Dialogue following an incident was also described by some participants as having therapeutic and restorative potential. “I usually say there are always three sides to a story. You have your own experience, then you have the other’s experience and then you have the truth” (F10, second interview). By reflecting on a situation and allowing for both sides’ accounts of it, staff and tenants could potentially achieve closure and move on together.
In this view, participants valued being perceived as genuine in their care for tenants by promoting interpersonal knowledge and a forthcoming atmosphere, thusly aiding prevention of staff-directed aggression.

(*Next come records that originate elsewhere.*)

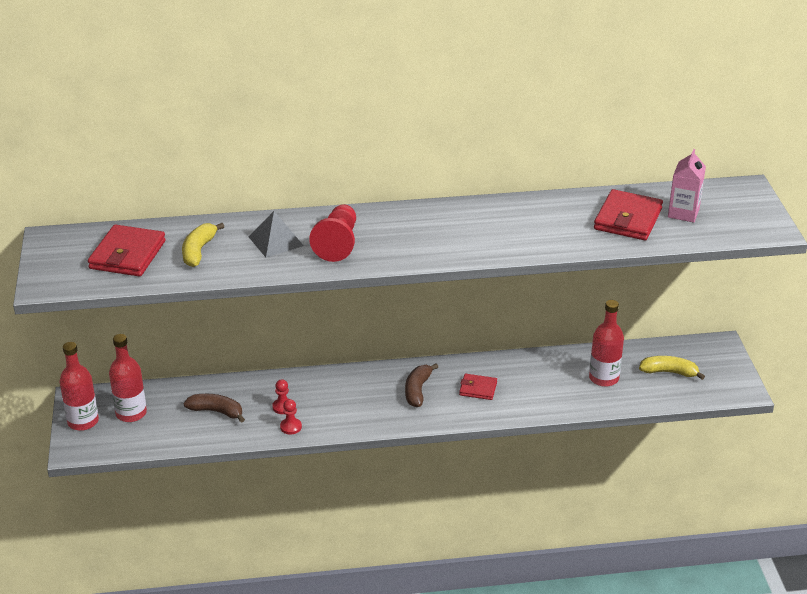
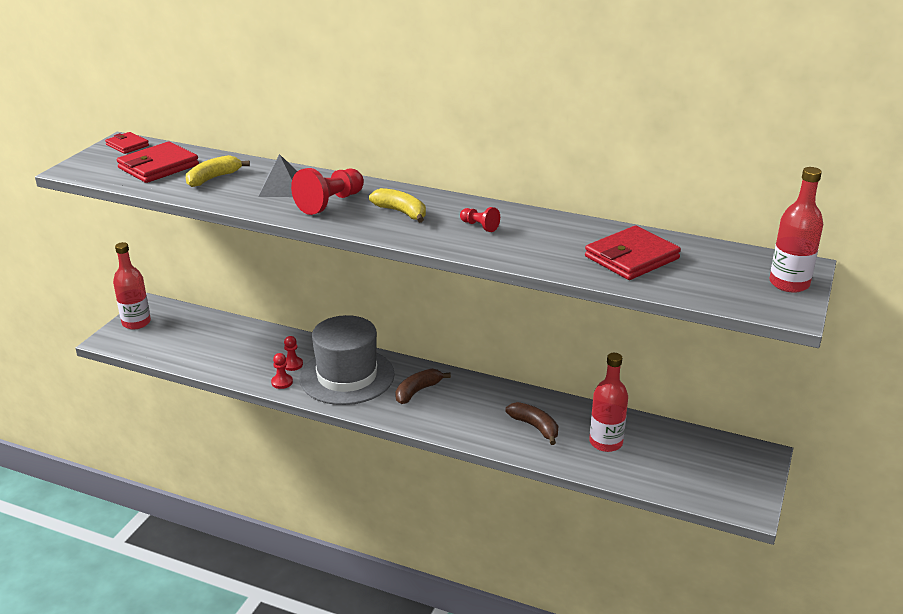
camera: 30 degrees right, 5 degrees down
red bottle [109,334,147,422] -> red bottle moved to [769,167,823,293]
brown banana [184,394,245,423] -> brown banana moved to [506,402,558,445]
red wallet [459,374,497,400] -> red wallet moved to [105,132,149,154]
yellow banana [639,356,705,380] -> yellow banana moved to [369,188,426,223]
pink carton [668,149,706,223] -> none
none -> grey hat [299,315,395,405]
none -> red pawn [460,207,500,232]

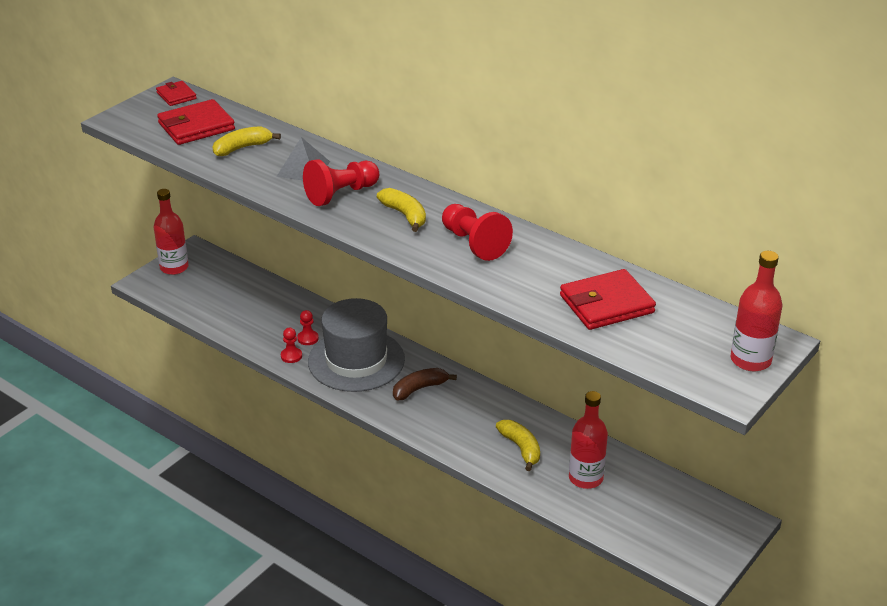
camera: 15 degrees right, 5 degrees up
red pawn [460,207,500,232] -> red pawn [442,204,513,261], size x1.91
brown banana [506,402,558,445] -> yellow banana [496,420,540,471]

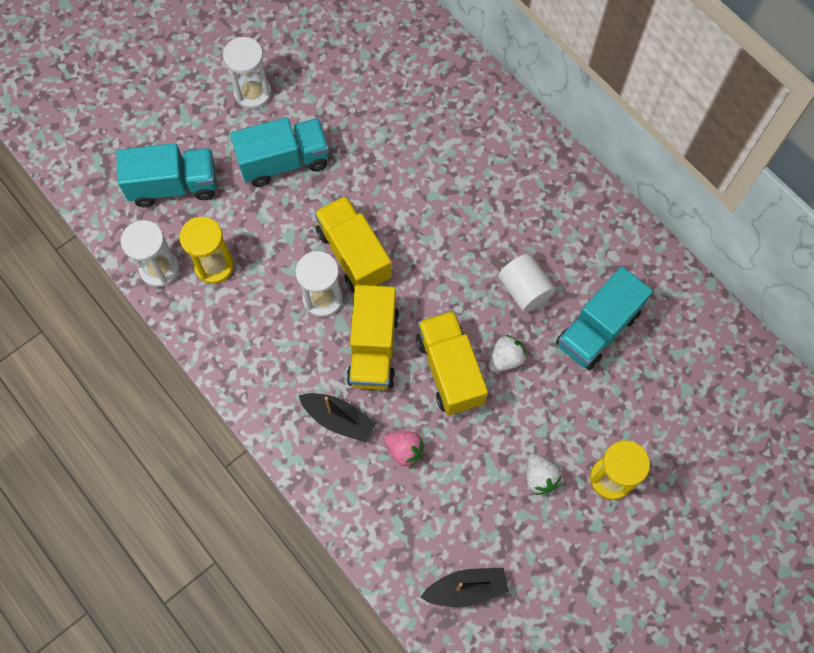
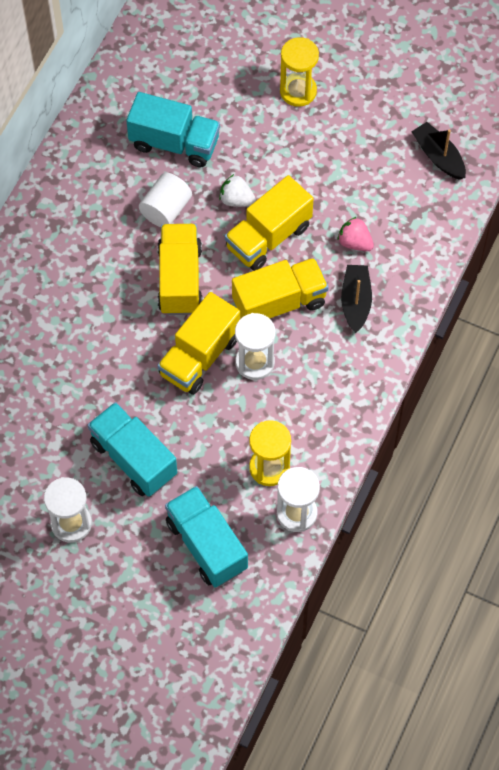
camera: 115 degrees left, 5 degrees down
pink strawberry [384,431,425,468] -> pink strawberry turned 60 degrees counterclockwise [337,217,374,251]
white strawberry [526,454,562,495] -> none
none -> yellow truck [158,224,202,315]

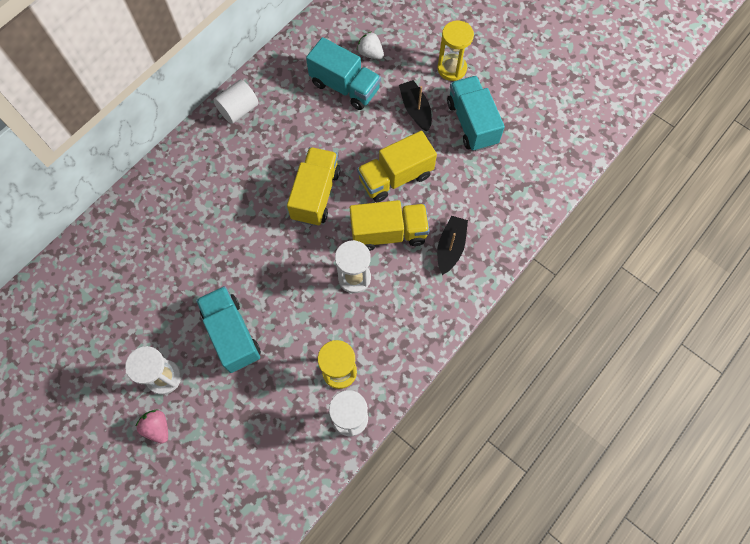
camera: 15 degrees right, 5 degrees up
white cylinder [139,173,192,227] -> white cylinder moved to [213,80,259,124]
yellow truck [157,292,240,395] -> none
turquoise truck [165,486,248,587] -> turquoise truck moved to [447,76,505,152]
white strawberry [219,174,256,207] -> white strawberry moved to [357,31,384,60]
pink strawberry [337,217,374,251] -> pink strawberry moved to [135,409,168,444]
black boat [411,122,466,180] -> black boat moved to [399,80,432,131]

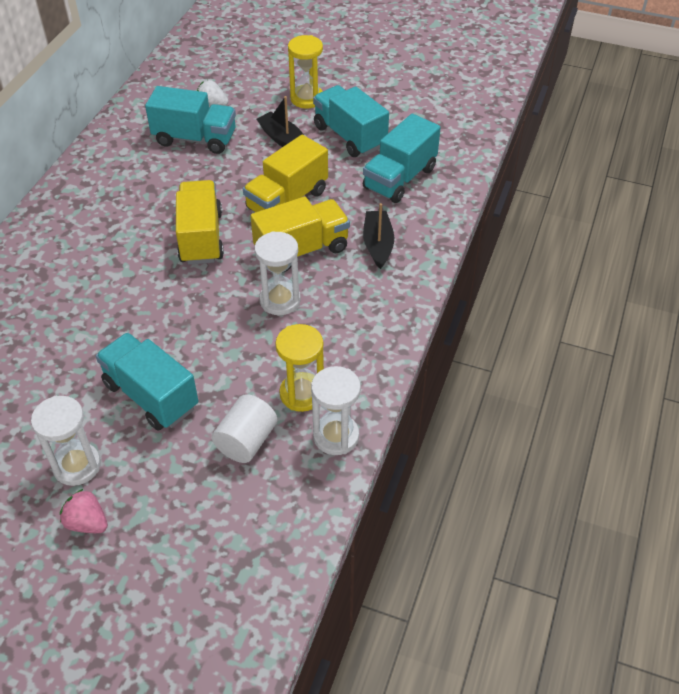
camera: 20 degrees left, 20 degrees down
white cylinder [213,80,259,124] -> white cylinder moved to [212,394,277,463]
none -> turquoise truck [363,114,441,203]

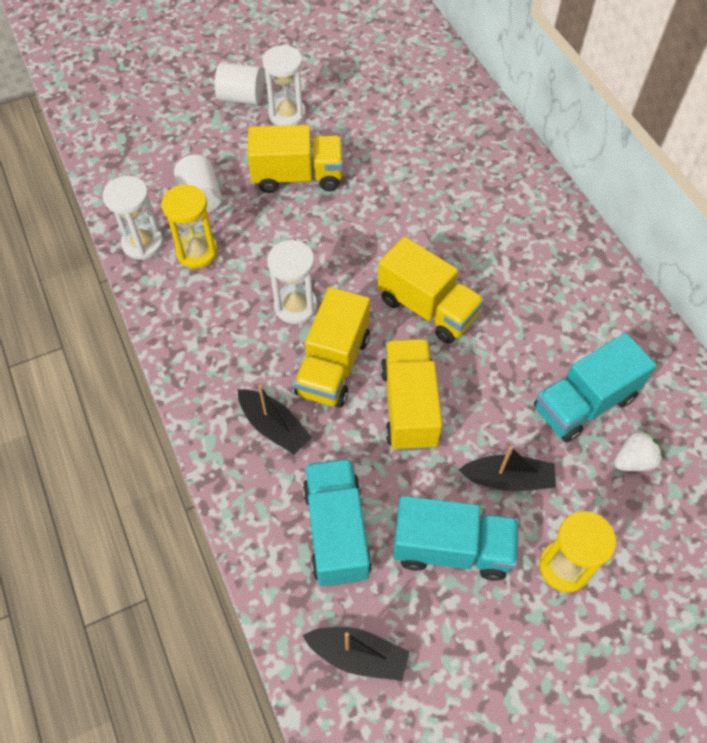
camera: 135 degrees right, 10 degrees up
pink strawberry [60,489,108,533] -> white cylinder [215,62,264,105]
turquoise truck [96,333,198,431] -> yellow truck [247,125,343,193]
none -> black boat [302,627,410,681]

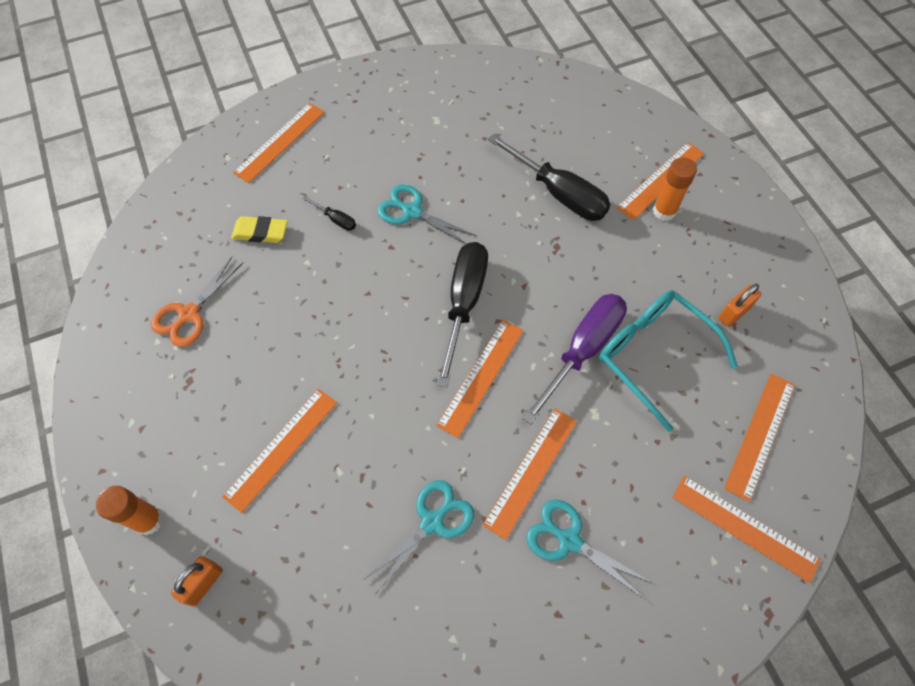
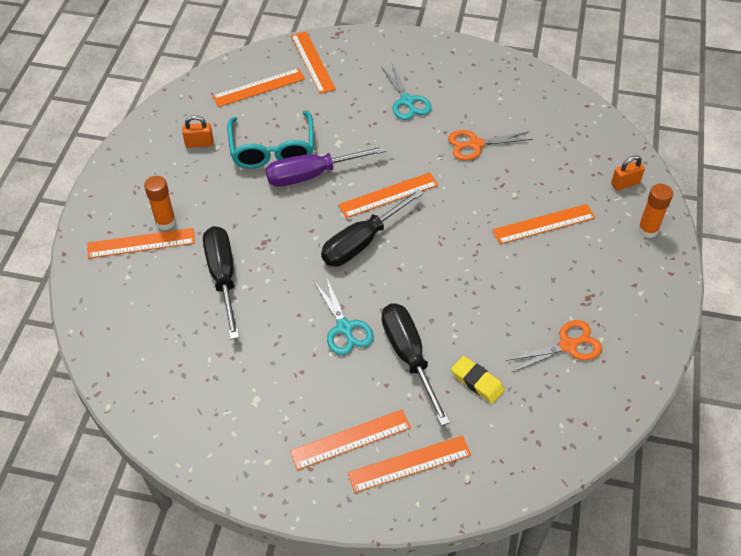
camera: 145 degrees left, 10 degrees down
black screwdriver [303,196,356,231] -> black screwdriver [382,303,450,426], size x2.31
turquoise scissors [362,480,474,593] -> orange scissors [448,130,533,161]
orange ruler [483,409,577,540] -> orange ruler moved to [290,409,411,470]

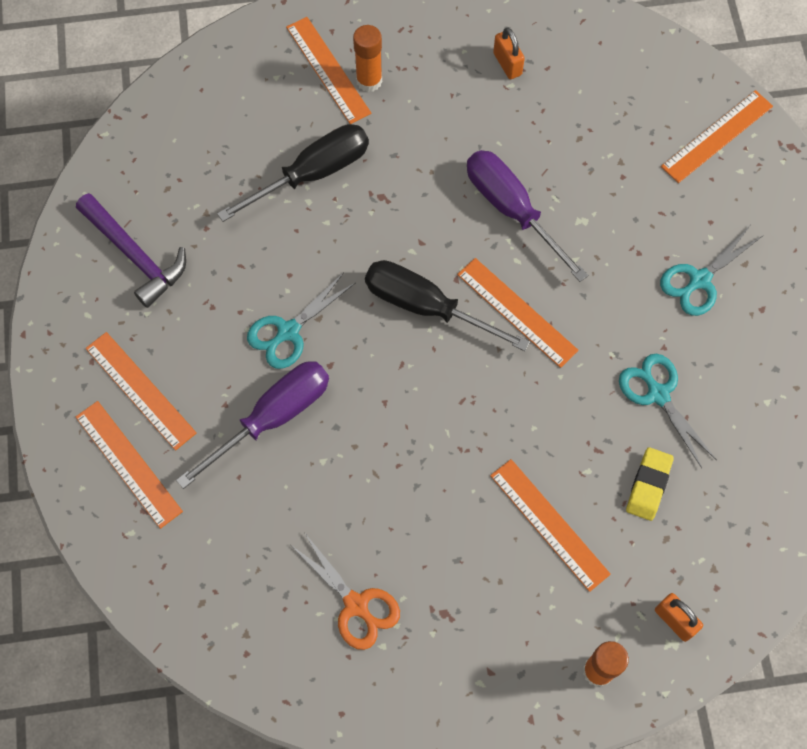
camera: 70 degrees right, 15 degrees up
orange ruler [212,68,305,107] -> none
turquoise glasses [227,111,314,169] -> none
black screwdriver [382,303,450,426] -> purple screwdriver [176,361,329,489]
orange scissors [448,130,533,161] -> turquoise scissors [619,354,716,468]
yellow eraser [451,356,505,404] -> yellow eraser moved to [626,447,674,521]
none -> purple hammer [76,193,186,308]

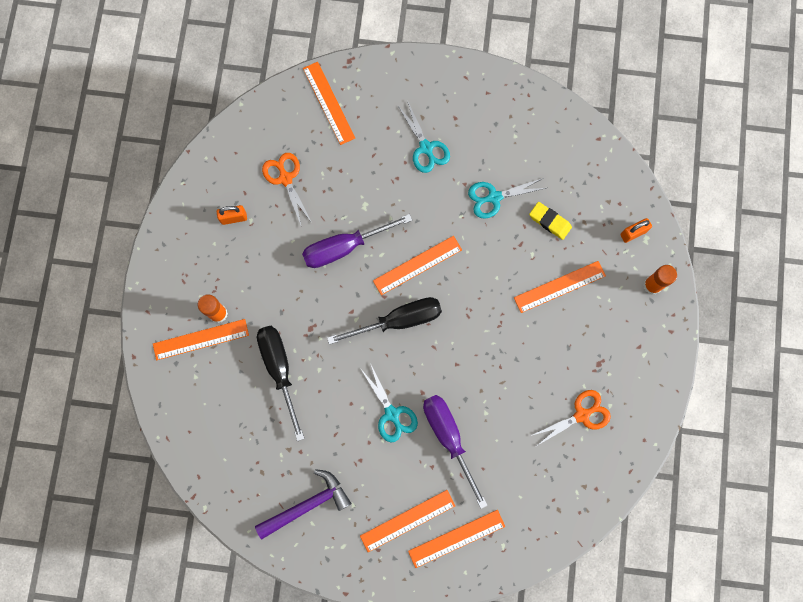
camera: 75 degrees left, 10 degrees up
black screwdriver [365,260,530,351] -> black screwdriver turned 150 degrees counterclockwise [327,297,442,345]
none -> orange scissors [262,153,312,227]

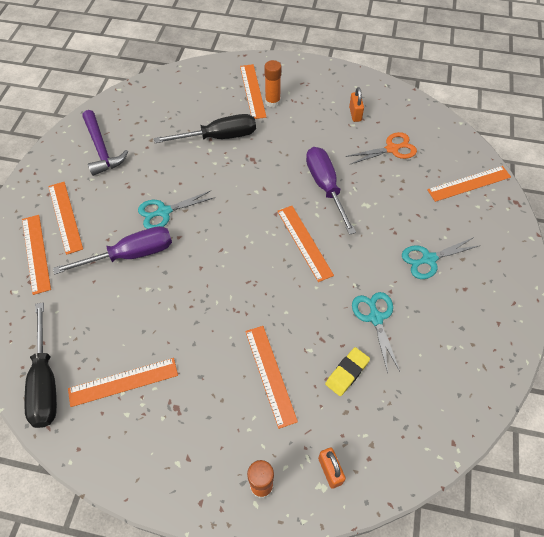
camera: 95 degrees right, 20 degrees down
black screwdriver [327,297,442,345] -> black screwdriver moved to [24,302,57,428]
orange scissors [531,390,611,445] -> orange ruler [68,358,178,407]

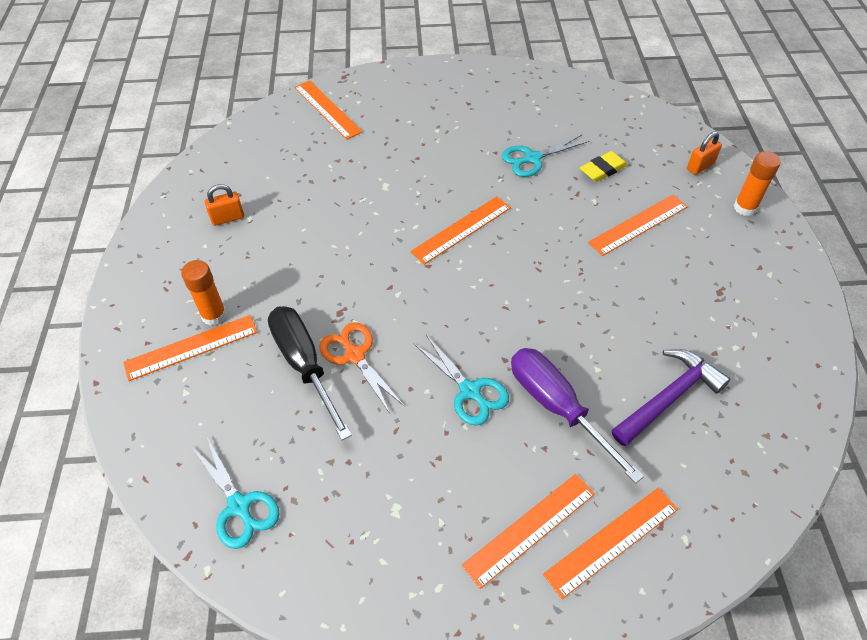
camera: 105 degrees left, 5 degrees down
black screwdriver [24,302,57,428] -> none
orange ruler [68,358,178,407] -> none
purple hammer [82,110,128,176] -> purple hammer moved to [612,349,730,446]
purple screwdriver [306,147,356,235] -> none
yellow eraser [325,347,370,396] -> yellow eraser turned 60 degrees counterclockwise [580,151,628,182]
orange scissors [345,132,417,165] -> orange scissors moved to [319,322,405,413]
turquoise scissors [402,237,481,279] -> turquoise scissors moved to [191,438,280,549]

“You should kind of play on their side. Not that ‘play’ implies that you’re at all fake. But show that you care. That you really want the best for them. You don’t want them to suffer. ‘I’m here if you need anything’, kind of. ‘I understand that you’re hurting right now’. Because you get a different kind of knowledge and get to know them in another way. And I think the service users here see that. I think they see far more than we think they do. If you genuinely care, that’s very important for cooperation between you and the tenants.” (F1, second interview).
Participants suggested that if staff was being perceived as humble, open about own failings and having the ability to ask forgiveness if they in some way had treated a client wrongly or misunderstood a client, then tenants would show a more tolerant and equitable attitude toward them. Participants conceived this as promoting trusting relations between tenants and staff, enabling staff to communicate hope, promote change and persevere in providing care and support to help tenants move on in their lives.
Conceptual changes identified in the data
When asked about their perceptions of the impact from attending the education and training sessions in the second interview, several participants mentioned increased awareness and reflection on the topic of staff-directed aggression in the workplace, both personally and collectively. Others were more negative toward the notion of change, often because of ostensibly vast differences in opinions on appropriate practice, inattention and even age-related inflexibility toward staff-directed aggression among colleagues. However, as can be seen in Table 2, only four participants eventually made statements in the second interview salient enough to be considered as advanced conceptions. The advancement in ways of seeing occurred as a one-step movement between the fifth category and the sixth. Interestingly enough, by the time of the second interview, two participants voiced previously unmentioned aspects of the phenomenon in line with the first conception. This implied they actually had experienced a downward movement in the hierarchical outcome space. One of these participants additionally experienced an upward development in her way of seeing, reaching the sixth conception by the second interview.
Table 2 Expressed conceptions identified prior to and following the education and training As previously mentioned, the first and second interviews differed substantially in both length and content.